--- Document passage ---
July 21 Editorial: Sensible Women

I have always had a fondness for sensible, strong women, whether in books, films, or in real life. I grew up admiring such remarkable women as Mother Theresa, who set up an outreach to assist the sick and dying natives of Calcutta, to Amy Carmichael, a missionary best known for rescuing abandoned and orphaned children from prostitution. Then too, I had a list of literary heroines to admire. My favorite was Miss Alice in Christy, for overcoming so much and being a source of spiritual strength and inspiration for the title character, in both her growing faith and her familiarity with the backward, brutal people of Cutter Gap. (Christy, a novel by Catherine Marshall, is loosely based on her mother’s real life experiences as a missionary and teacher in the wilds of Tennessee in the early 1900’s.)

Recently, my friends and I engaged in a discussion about our fondness for Disney films and what an impact it had on our collective childhoods. It was interesting to note that among these terrific young women, most of which who identify themselves as Christian, there was an overwhelming response of fondness for the Disney heroines who took matters into their own hands, more than the ones who waited to be rescued by a Prince. As one of my friends put it, “I was a bit of a budding feminist as a child… the whiny, annoying heroines irritated me.”

Out of all of them, two in particular were voted our universal favorites: Nala from The Lion King and Belle in Beauty & the Beast. While the other heroines are quite memorable and have remarkable moments of courage, it is these two that stand out. Nala was just as capable as Simba; she was a great hunter and leader, and did not need “rescued” at any point. But it is really Belle that we love most. Why? The woman loved to read. She had literary knowledge. She was brave enough to agree to stay in an Enchanted Castle with a Beast in order to obtain her father’s freedom. She saw past the Beast’s appearance and gave him a chance. She stood up to Gaston when he roused a hunting party and tried to storm the castle. Basically, Belle is just plain awesome.
---
_Your task_. Summarize the editorial in two sentences. The entries after this point come from a separate source.
--- Entries provided ---
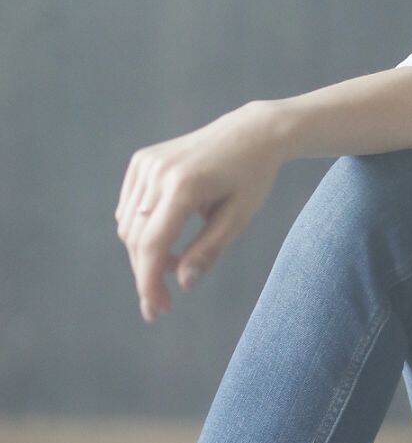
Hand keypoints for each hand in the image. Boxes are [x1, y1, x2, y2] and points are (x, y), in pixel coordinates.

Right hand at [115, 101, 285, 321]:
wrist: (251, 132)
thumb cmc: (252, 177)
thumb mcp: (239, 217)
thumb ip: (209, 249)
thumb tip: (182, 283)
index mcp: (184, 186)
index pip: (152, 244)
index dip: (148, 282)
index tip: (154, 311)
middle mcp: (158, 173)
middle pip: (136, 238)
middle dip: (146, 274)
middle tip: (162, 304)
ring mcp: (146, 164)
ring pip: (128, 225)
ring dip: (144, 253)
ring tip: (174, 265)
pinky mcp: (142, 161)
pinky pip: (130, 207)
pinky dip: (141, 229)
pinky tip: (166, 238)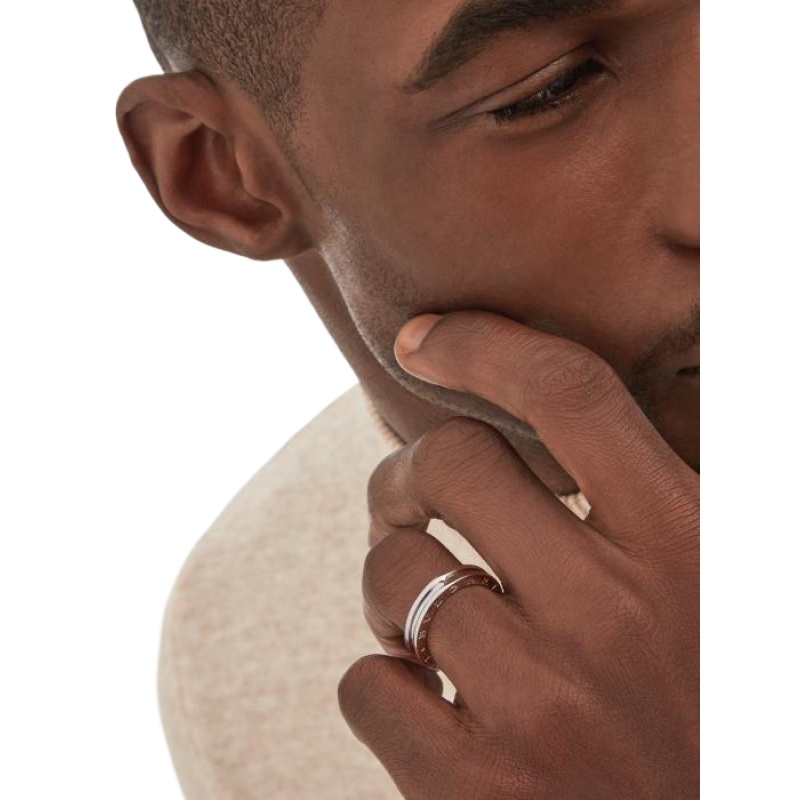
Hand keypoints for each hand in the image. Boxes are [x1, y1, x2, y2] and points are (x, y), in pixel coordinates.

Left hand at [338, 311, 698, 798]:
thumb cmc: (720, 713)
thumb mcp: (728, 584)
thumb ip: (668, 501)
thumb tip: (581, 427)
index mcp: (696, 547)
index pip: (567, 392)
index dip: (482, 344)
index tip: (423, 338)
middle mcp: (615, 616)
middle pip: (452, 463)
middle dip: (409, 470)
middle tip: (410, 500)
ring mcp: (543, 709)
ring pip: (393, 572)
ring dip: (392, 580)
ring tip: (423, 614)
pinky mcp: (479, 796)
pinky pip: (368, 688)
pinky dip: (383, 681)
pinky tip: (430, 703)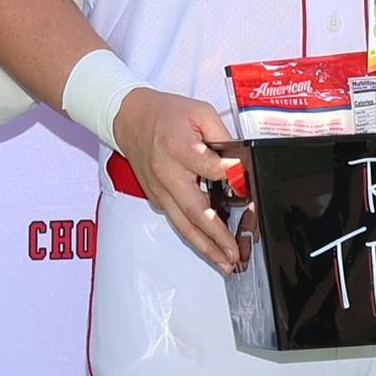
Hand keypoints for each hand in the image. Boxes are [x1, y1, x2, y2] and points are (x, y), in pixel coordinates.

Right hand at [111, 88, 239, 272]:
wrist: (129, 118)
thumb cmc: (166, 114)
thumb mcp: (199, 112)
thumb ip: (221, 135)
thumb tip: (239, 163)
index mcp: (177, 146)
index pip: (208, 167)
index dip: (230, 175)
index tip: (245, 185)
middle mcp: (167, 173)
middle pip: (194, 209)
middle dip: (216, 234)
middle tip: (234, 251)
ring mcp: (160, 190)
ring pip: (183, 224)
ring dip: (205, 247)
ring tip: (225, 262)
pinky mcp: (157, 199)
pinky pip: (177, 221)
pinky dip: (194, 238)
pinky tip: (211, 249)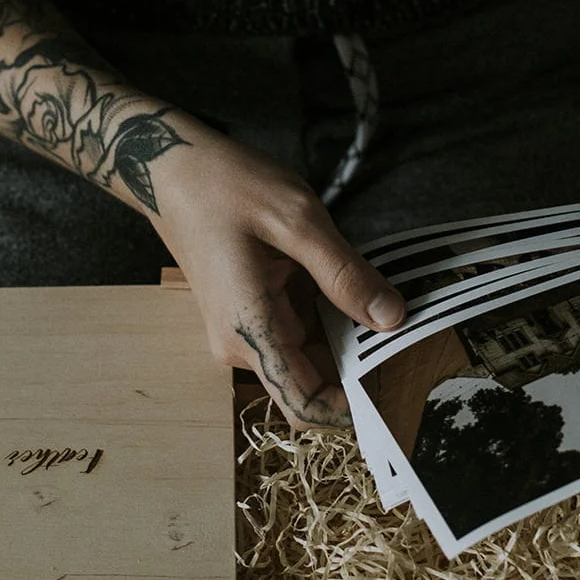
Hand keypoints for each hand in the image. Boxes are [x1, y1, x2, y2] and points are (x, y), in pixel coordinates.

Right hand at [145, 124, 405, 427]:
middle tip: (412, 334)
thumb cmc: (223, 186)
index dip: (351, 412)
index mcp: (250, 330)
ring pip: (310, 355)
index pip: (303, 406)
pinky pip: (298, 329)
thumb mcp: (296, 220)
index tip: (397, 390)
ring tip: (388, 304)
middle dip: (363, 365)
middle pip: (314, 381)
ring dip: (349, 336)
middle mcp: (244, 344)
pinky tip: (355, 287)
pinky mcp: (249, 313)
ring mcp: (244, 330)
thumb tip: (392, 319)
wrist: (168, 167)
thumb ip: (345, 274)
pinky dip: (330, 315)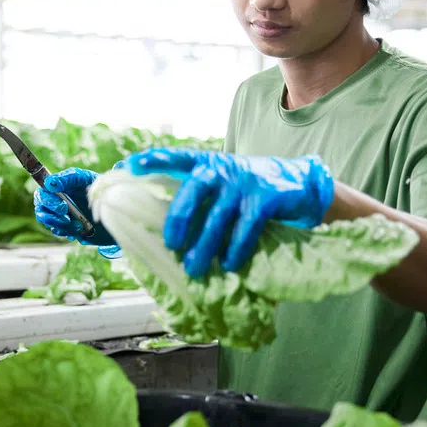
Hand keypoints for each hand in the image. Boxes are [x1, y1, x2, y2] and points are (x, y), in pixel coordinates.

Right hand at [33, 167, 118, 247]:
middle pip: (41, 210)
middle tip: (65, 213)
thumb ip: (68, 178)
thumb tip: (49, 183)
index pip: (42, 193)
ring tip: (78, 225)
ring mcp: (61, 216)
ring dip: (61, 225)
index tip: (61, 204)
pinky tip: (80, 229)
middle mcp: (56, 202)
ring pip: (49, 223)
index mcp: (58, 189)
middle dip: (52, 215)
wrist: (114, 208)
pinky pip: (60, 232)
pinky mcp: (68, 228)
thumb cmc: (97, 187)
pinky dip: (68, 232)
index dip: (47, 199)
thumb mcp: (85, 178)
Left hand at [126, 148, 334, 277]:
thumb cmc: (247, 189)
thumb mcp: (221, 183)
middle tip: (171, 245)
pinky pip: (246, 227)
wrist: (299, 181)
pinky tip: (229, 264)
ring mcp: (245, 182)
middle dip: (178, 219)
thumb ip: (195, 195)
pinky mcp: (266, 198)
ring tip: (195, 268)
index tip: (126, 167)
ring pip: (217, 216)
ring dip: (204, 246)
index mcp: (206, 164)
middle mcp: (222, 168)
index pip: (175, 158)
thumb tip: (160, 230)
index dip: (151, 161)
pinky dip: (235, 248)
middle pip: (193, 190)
---
_Reply to the task_. The writer has long admired sensible, strong women, from Mother Theresa and Amy Carmichael to literary heroines such as Miss Alice in Christy. In a discussion of Disney films, the writer and friends preferred heroines who took matters into their own hands and voted Nala and especially Belle, a brave reader who saw past the Beast's appearance and stood up to Gaston, their favorites.